Months after Elon Musk promised monthly transparency updates for X’s algorithm, crypto users say the pledge has fallen short. The official xai-org repository on GitHub shows only one commit since the code was released in January, and promised developer notes never appeared. This has left many in the crypto community frustrated about how posts are ranked and why crypto-related content seems to get less visibility.

The Original Pledge and Slow Follow-Through

On January 10, Musk said the X algorithm code would be published within seven days and refreshed every four weeks with detailed release notes. The repository went live on January 17, but since then, no further commits have been made. The code, written mostly in Rust and Python, covers four components, but the lack of updates contradicts Musk’s earlier promise. Some users had pointed to the Following tab as a non-algorithmic alternative, but that hasn’t eased concerns.

A similar pattern emerged with the older Twitter algorithm release in 2023, where activity eventually slowed after initial criticism. Now, with X’s algorithm, the silence is louder because crypto users report weaker reach. Several have noted that posts about cryptocurrency appear less often in their feeds, replaced by politics, outrage-inducing content, and engagement bait.
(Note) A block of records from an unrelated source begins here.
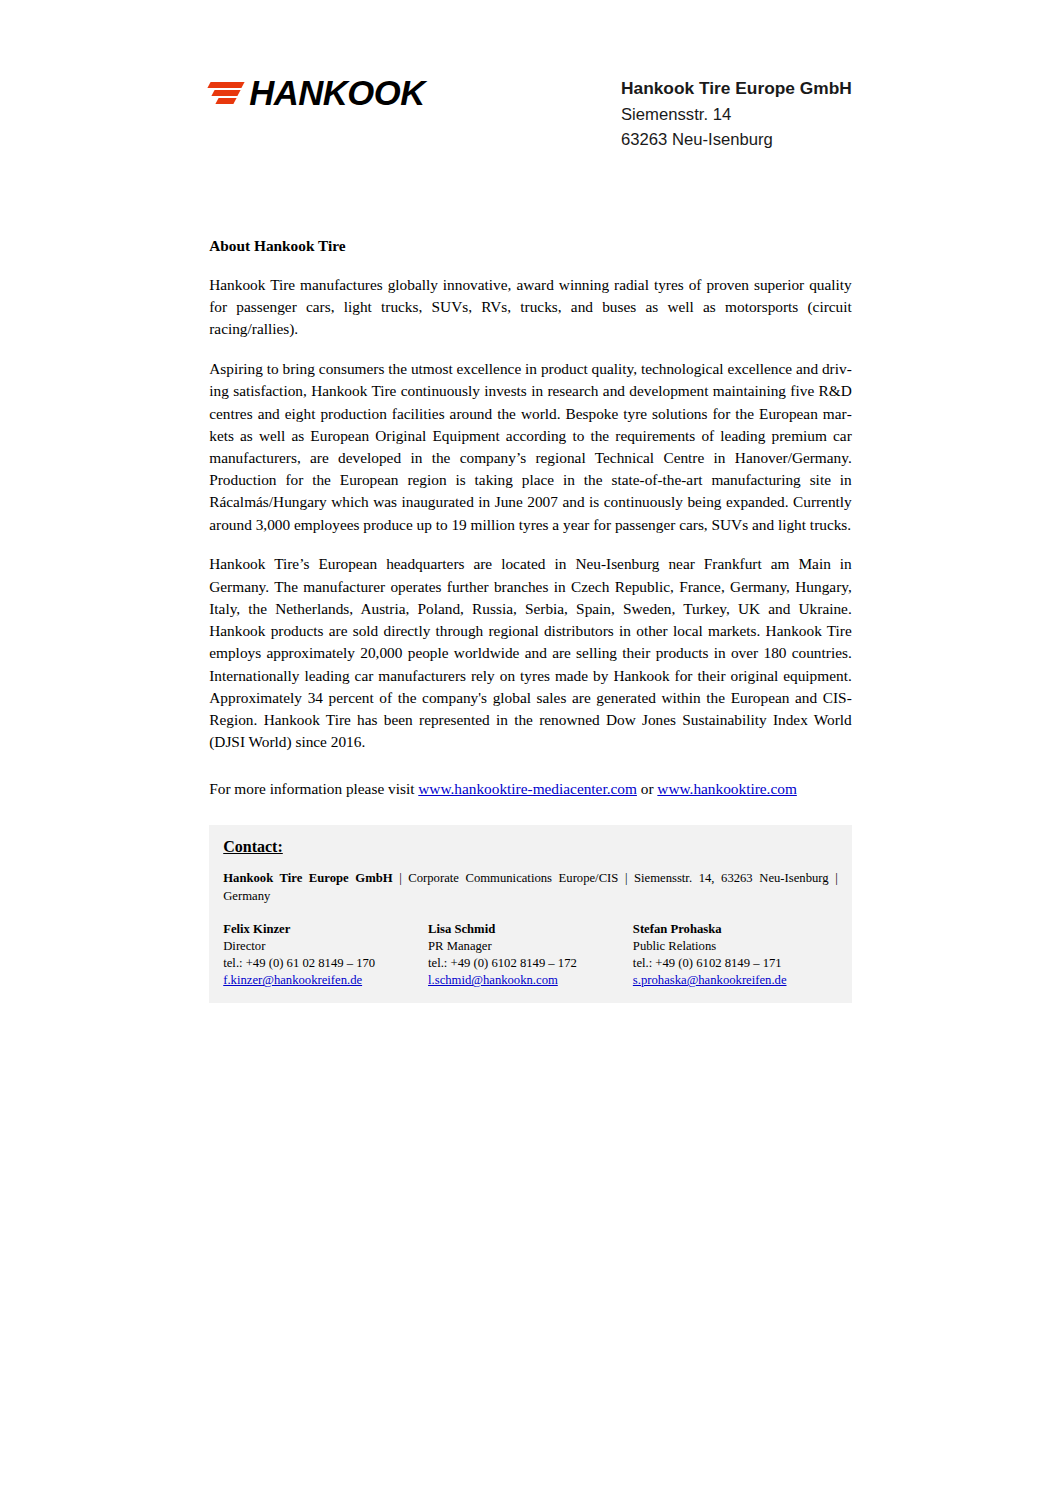HANKOOK
Hankook Tire Europe GmbH
Siemensstr. 14
63263 Neu-Isenburg
About Hankook Tire
Hankook Tire manufactures globally innovative, award winning radial tyres of proven superior quality for passenger cars, light trucks, SUVs, RVs, trucks, and buses as well as motorsports (circuit racing/rallies).
Aspiring to bring consumers the utmost excellence in product quality, technological excellence and driving satisfaction, Hankook Tire continuously invests in research and development maintaining five R&D centres and eight production facilities around the world. Bespoke tyre solutions for the European markets as well as European Original Equipment according to the requirements of leading premium car manufacturers, are developed in the company’s regional Technical Centre in Hanover/Germany. Production for the European region is taking place in the state-of-the-art manufacturing site in Rácalmás/Hungary which was inaugurated in June 2007 and is continuously being expanded. Currently around 3,000 employees produce up to 19 million tyres a year for passenger cars, SUVs and light trucks.
Hankook Tire’s European headquarters are located in Neu-Isenburg near Frankfurt am Main in Germany. The manufacturer operates further branches in Czech Republic, France, Germany, Hungary, Italy, the Netherlands, Austria, Poland, Russia, Serbia, Spain, Sweden, Turkey, UK and Ukraine. Hankook products are sold directly through regional distributors in other local markets. Hankook Tire employs approximately 20,000 people worldwide and are selling their products in over 180 countries. Internationally leading car manufacturers rely on tyres made by Hankook for their original equipment. Approximately 34 percent of the company's global sales are generated within the European and CIS-Region. Hankook Tire has been represented in the renowned Dow Jones Sustainability Index World (DJSI World) since 2016.
For more information please visit www.hankooktire-mediacenter.com or www.hankooktire.com
Contact:
Hankook Tire Europe GmbH | Corporate Communications Europe/CIS | Siemensstr. 14, 63263 Neu-Isenburg | Germany
Felix Kinzer
Director
tel.: +49 (0) 61 02 8149 – 170
f.kinzer@hankookreifen.de
Lisa Schmid
PR Manager
tel.: +49 (0) 6102 8149 – 172
l.schmid@hankookn.com
Stefan Prohaska
Public Relations
tel.: +49 (0) 6102 8149 – 171
s.prohaska@hankookreifen.de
One market watcher, Ethan, said X is losing the community structure that once made it useful for crypto discussions.

Transparency Gaps in the Code

Before the repository launched, Ethereum co-founder Vitalik Buterin questioned whether X could provide enough detail for meaningful public review. The published code does include the final score formula, but it omits the weights attached to each predicted action. Without those weights, outsiders cannot fully assess how posts are ranked or why some content gains more traction than others.

Additionally, the Phoenix module’s README states that its transformer is representative of the internal model, except for specific scaling optimizations. Critics argue this means the public code differs from what actually runs on X’s servers. Crypto users have also raised concerns about negative signals, such as reports and blocks. The model could learn from these signals, potentially making coordinated bot activity a tool to suppress certain content. However, projects like Farcaster are often cited as alternatives because they publish forkable protocols rather than limited sample code.